The next day, at the Poundland Bescot Stadium, more than 5,000 of us watched Aston Villa play Chelsea in the semi-final of the Vitality Women’s FA Cup.  Chelsea, the Cup holders x 2 (they’re going for three in a row), had beaten Villa 3-nil in the league a couple of weeks before but they had a tougher time of it this time and just managed to sneak a 1-nil win thanks to a spring-heeled header from Sam Kerr, the Australian who’d help sink England at Wembley a few days earlier.

It was a dreaded BBU (brave but unavailing) by Villa and the players, who had given their all, were gutted, slumped on the pitch, despair and disappointment oozing from every pore.  Hard luck, well played doesn’t quite cover it.  Not much consolation that it was a cracking game.

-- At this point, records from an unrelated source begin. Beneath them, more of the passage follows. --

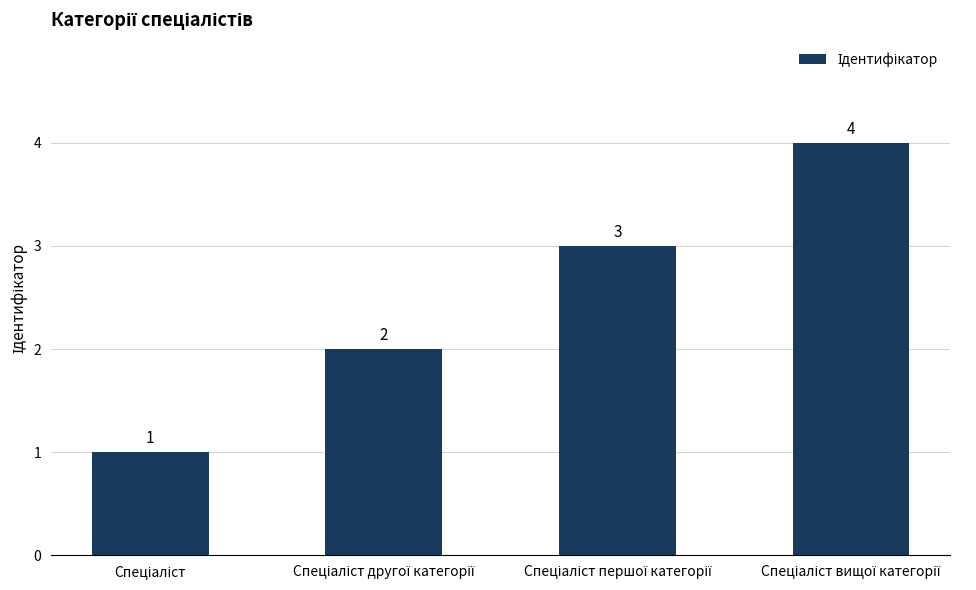

What is the sum of all values?

10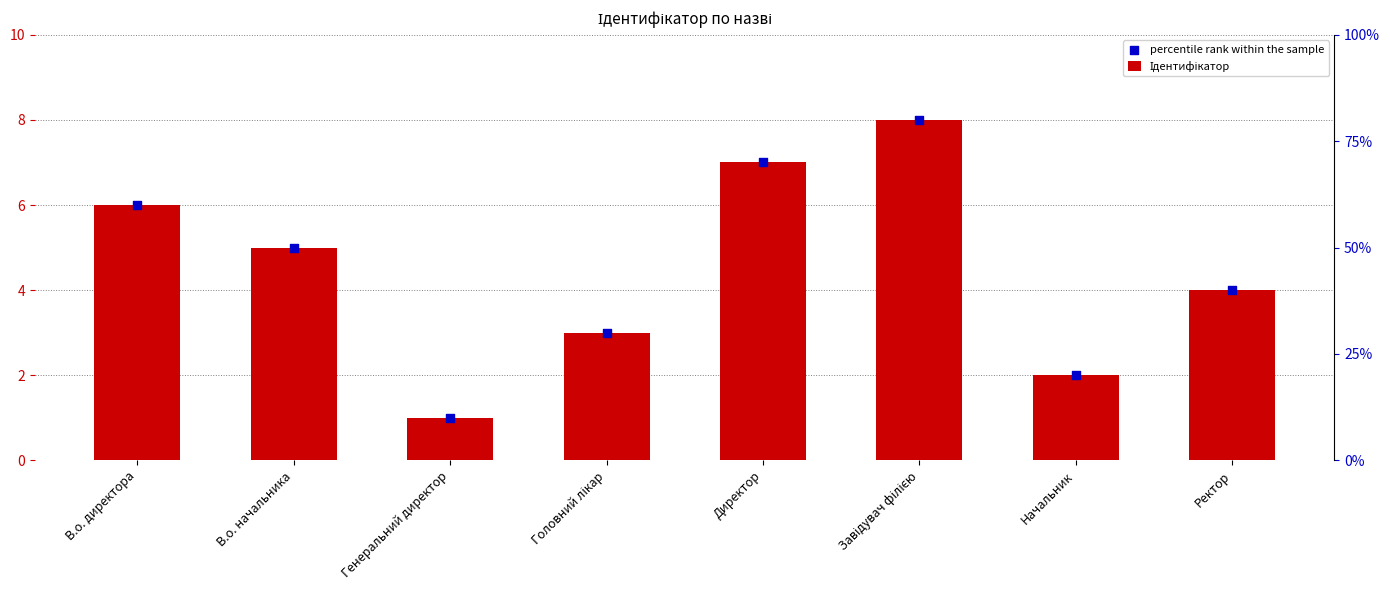

At how many categories does at least one series exceed 3?

5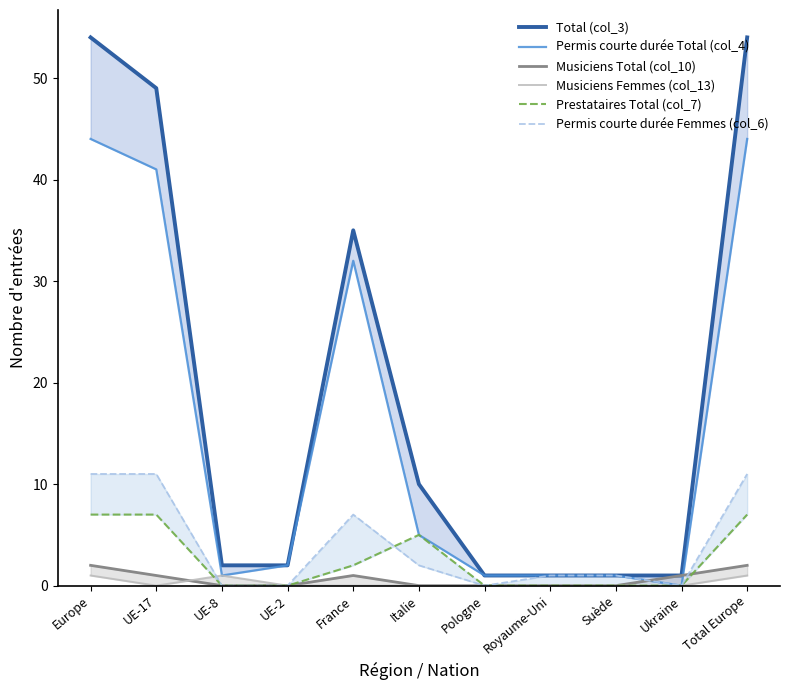

At which category does Musiciens Femmes (col_13) reach its first local valley?

UE-17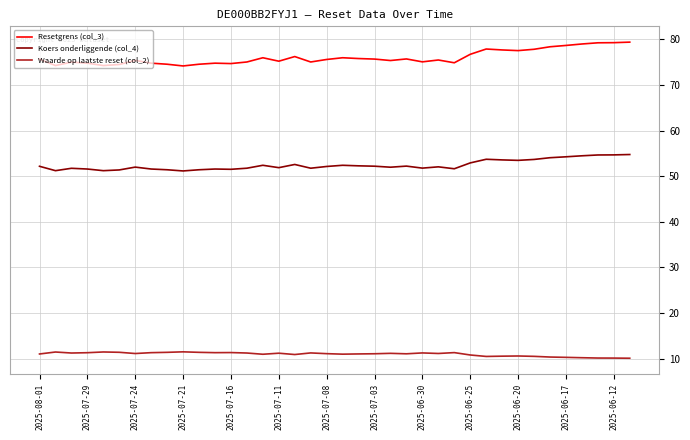

List the series in order of their overall mean, highest first.

Resetgrens (col_3), Koers onderliggende (col_4), Waarde op laatste reset (col_2)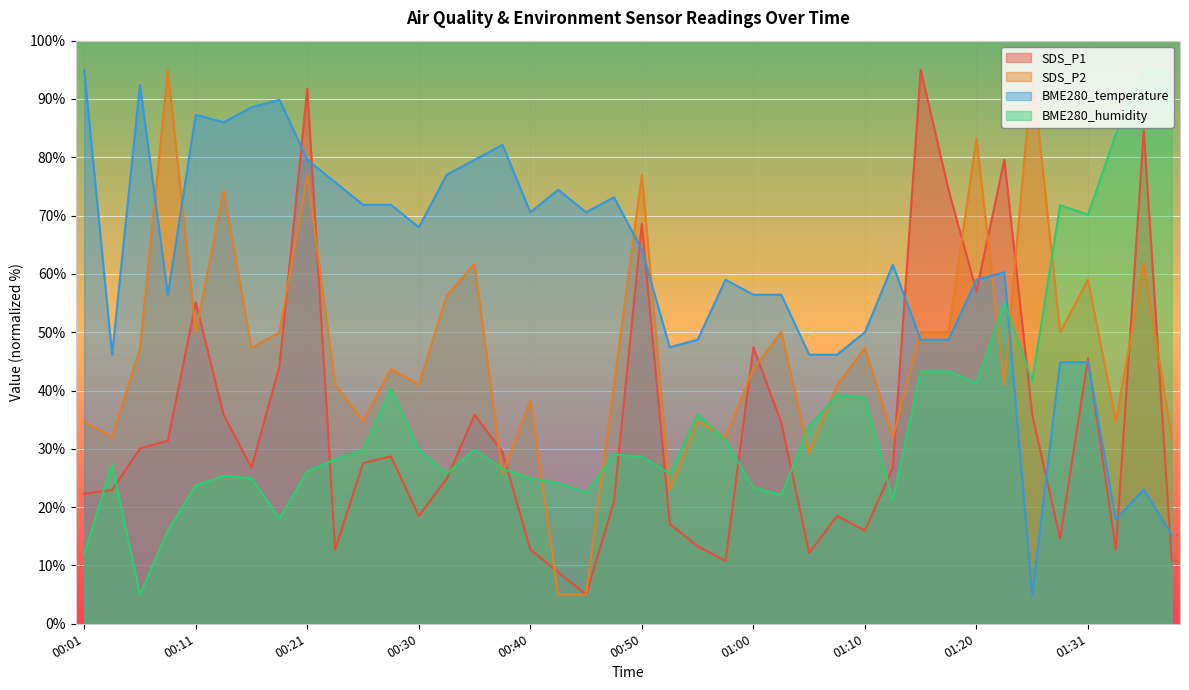

What is the greatest value displayed?

95.0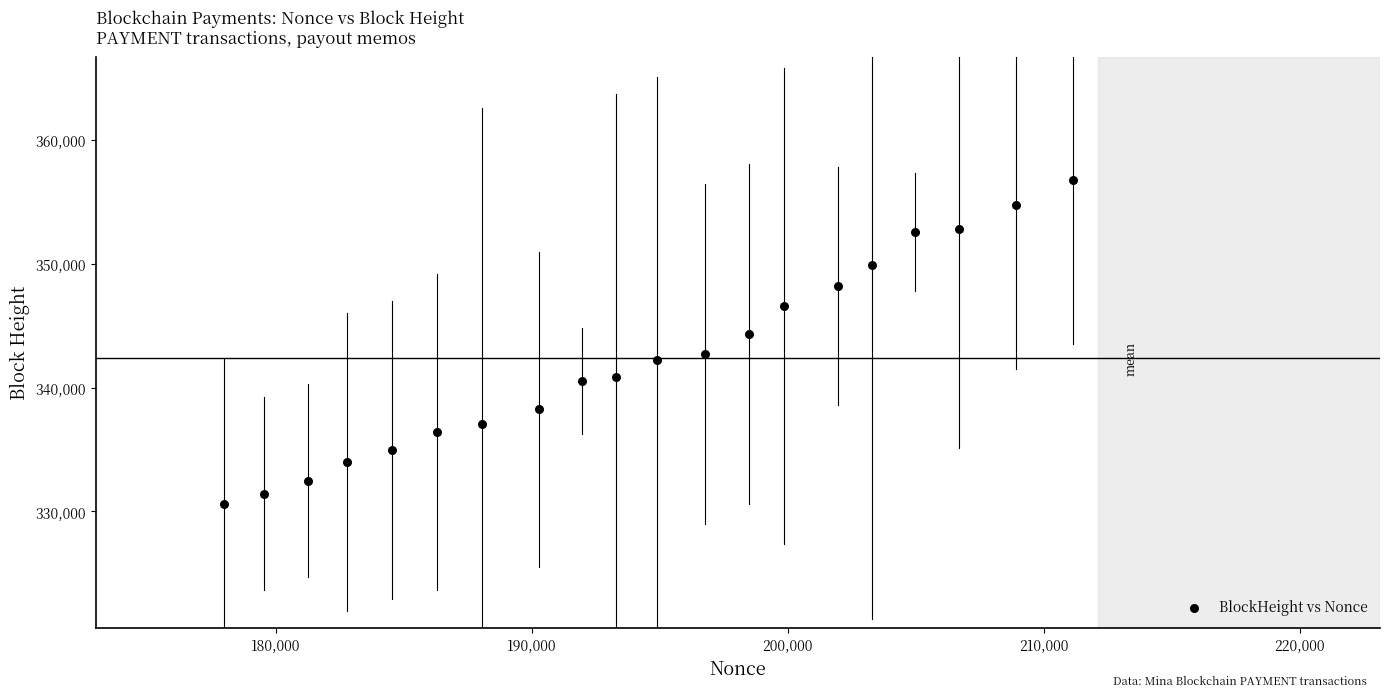

What is the range of X values (max minus min)?

33152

Another defeat but a much better effort. Shirley and I enjoyed ourselves.

Nearly forgot to tell you that my train down to London was delayed, just outside Rugby as it turned out, for so long that the full fare was refunded.  An Avanti train pulled up alongside to deliver a new driver – they wouldn’t tell us exactly what the problem was but I hope the original driver is OK – and I spent the time applying for my compensation.

It only takes a delay of 15 minutes (which seems a bit short) to allow you to apply for some money back.  I thought it would be about a tenner, so I donated my refund to Birmingham Children’s Hospital, London Northwestern’s chosen charity.  The next day I found out that it was my full fare!  Still, as an oldie with a senior railcard, it was only £25.70…

Still on track but stuck…We got to London eventually.